It was the scariest moment of his entire life.

During a family vacation in Mexico, Amos, his four-year-old daughter Airie, and the rest of their family were playing in the hotel swimming pool. Suddenly Amos’s wife started screaming—Airie was submerged in the water, not moving. Amos leaped into the pool and pulled her out, then performed CPR and managed to resuscitate the little girl.

This traumatic incident wasn’t the first time Airie had passed out unexpectedly—she had experienced a similar situation a year earlier when she fell unconscious while going down a slide at a playground. At the time doctors hadn’t been able to determine the cause.

After the family returned home from their vacation, they took Airie to the doctor, who referred them to specialists and, eventually, they visited the cardiology department at BC Children’s Hospital.

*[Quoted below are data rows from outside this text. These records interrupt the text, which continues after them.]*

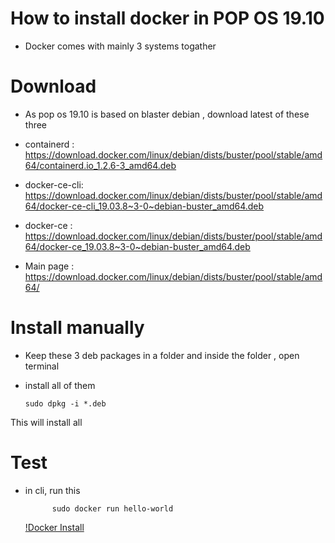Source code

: # How to install docker in POP OS 19.10
- Docker comes with mainly 3 systems togather 

# Download 
- As pop os 19.10 is based on blaster debian , download latest of these three 
- containerd : https://download.docker.com/linux/debian/dists/buster/pool/stable/amd64/containerd.io_1.2.6-3_amd64.deb
- docker-ce-cli: https://download.docker.com/linux/debian/dists/buster/pool/stable/amd64/docker-ce-cli_19.03.8~3-0~debian-buster_amd64.deb
- docker-ce : https://download.docker.com/linux/debian/dists/buster/pool/stable/amd64/docker-ce_19.03.8~3-0~debian-buster_amd64.deb

- Main page : https://download.docker.com/linux/debian/dists/buster/pool/stable/amd64/

# Install manually 
- Keep these 3 deb packages in a folder and inside the folder , open terminal
- install all of them 
      
      sudo dpkg -i *.deb
      
This will install all 

# Test 
- in cli, run this 

            sudo docker run hello-world
           
  [!Docker Install](docker-install.jpg)
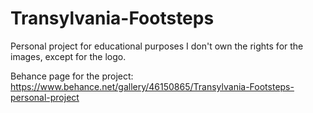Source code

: # Transylvania-Footsteps
Personal project for educational purposes
I don't own the rights for the images, except for the logo.

Behance page for the project: https://www.behance.net/gallery/46150865/Transylvania-Footsteps-personal-project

After a week, the test results came back: Airie had Long QT Syndrome (LQTS), a heart condition that could be passed through family genetics. The entire family was tested, and it was revealed that Amos and his son Kian also had this condition, as well Amos’s mother and one of his sisters.

This news was the missing piece of a 30-year puzzle that had eluded Amos for most of his life. Ever since he was a child, he had suffered from a mysterious ailment that caused him to pass out while he was engaged in intense physical activities. They were never able to identify why this happened, and so he had simply learned to live with it, refraining from participating in many forms of physical activity. “It was a relief to finally know the cause,” Amos said.

Airie, Amos and Kian were prescribed medications to help control the LQTS and they visit BC Children’s Hospital regularly for checkups. Thanks to the help they received at the hospital, the entire family is now able to move on and enjoy their lives without limiting the children’s potential.

“It’s a relief to know what we have,” Amos said, “to know what the effects of the medication are, to know we can live a normal life.”